As is the norm, for ideal operation it’s best to purge the fuel tank of air before refueling it, a process carried out by turning the flame adjuster all the way to the right, it’s lowest setting, and then using an implement to push down on the fuel valve and release all the air pressure that has built up. Both my XIKAR MTX cigar scissors and JetLine cigar and lighter tool did the trick, as did a small screwdriver since it’s a standard size valve and no special tool is needed. With the air purged and the adjustment still set to its lowest setting, fill the lighter back up with good quality butane, reset the flame adjustment knob and as long as the fuel has had a chance to warm up, you’ll be back in business.
While I’m not a big fan of a punch cut, having a built in punch cutter is an appreciated touch that will certainly find some fans and can come in handy should you not have your regular cutter handy. The handful of cuts that I made with it were clean and easy, and while I initially wanted the blade to protrude a bit further away from the base in its locked position, it ended up being more than enough to ensure a good cut. It might not be as easy to manage as using a stand-alone punch cutter, but it’s by no means difficult or an impediment to the goal.
After about a month’s worth of everyday use, the Vertigo Excaliber has done everything I’ve asked it to and performed well, which is about all I can truly ask of any lighter. While I didn’t throw it against a concrete wall or run it over with a car, it has held up to my kind of usage, which is more than I can say for a number of lighters, including one of the company’s new value lighters, the plastic-bodied Vertigo Spectre. While it feels like the metal body may have loosened up just a touch since I first started using the lighter, it’s not enough to be concerning, and given the price I’m not looking for a one-piece body or something with rock solid welds. My biggest concern—-the lid—hasn’t been a problem whatsoever.

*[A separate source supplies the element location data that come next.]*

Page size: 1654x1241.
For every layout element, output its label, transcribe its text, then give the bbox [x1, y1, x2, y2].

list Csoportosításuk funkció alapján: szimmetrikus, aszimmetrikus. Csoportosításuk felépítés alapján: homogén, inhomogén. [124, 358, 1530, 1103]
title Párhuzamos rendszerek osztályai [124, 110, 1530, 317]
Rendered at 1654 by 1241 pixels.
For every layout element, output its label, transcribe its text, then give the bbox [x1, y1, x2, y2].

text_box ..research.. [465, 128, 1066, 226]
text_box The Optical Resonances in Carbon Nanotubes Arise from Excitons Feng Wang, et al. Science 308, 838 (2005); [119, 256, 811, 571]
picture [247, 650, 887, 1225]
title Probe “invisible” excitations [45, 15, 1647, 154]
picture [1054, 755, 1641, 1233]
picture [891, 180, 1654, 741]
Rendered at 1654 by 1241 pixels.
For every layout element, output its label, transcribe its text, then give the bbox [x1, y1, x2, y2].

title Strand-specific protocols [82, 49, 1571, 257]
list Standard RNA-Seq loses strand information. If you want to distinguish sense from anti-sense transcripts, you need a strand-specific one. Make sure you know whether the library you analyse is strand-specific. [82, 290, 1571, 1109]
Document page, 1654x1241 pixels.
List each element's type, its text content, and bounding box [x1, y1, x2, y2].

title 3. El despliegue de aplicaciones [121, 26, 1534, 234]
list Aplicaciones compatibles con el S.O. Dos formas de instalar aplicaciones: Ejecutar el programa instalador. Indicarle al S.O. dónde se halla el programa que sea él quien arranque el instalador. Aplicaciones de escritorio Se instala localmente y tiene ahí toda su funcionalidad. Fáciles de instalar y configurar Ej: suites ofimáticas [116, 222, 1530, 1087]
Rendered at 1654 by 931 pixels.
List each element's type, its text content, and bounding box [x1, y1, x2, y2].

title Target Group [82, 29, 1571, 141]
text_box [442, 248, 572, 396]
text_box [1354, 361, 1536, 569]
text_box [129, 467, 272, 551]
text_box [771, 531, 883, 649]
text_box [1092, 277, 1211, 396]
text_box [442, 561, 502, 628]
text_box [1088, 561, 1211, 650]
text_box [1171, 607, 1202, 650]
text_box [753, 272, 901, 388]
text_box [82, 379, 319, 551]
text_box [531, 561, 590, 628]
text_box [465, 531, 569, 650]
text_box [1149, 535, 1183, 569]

Even though the built-in punch cutter is a non-starter for me, I know a number of cigar smokers who would find it quite handy; whether or not that’s you, I maintain that the Vertigo Excaliber is a lighter worth considering. For an MSRP of $30, you’d be hard pressed to find a lighter that offers as much flame in as solid of a body and with the reliability I’ve experienced. I wouldn’t mind a bit more control over the size of the flame, but it’s a trade-off I’m willing to accept in light of everything of the Excaliber offers.
The Vertigo Excaliber is available in matte black, gunmetal or brushed chrome finishes, each with an MSRP of $29.99.
The lighter for this review was provided by The Lotus Group/Integral Logistics.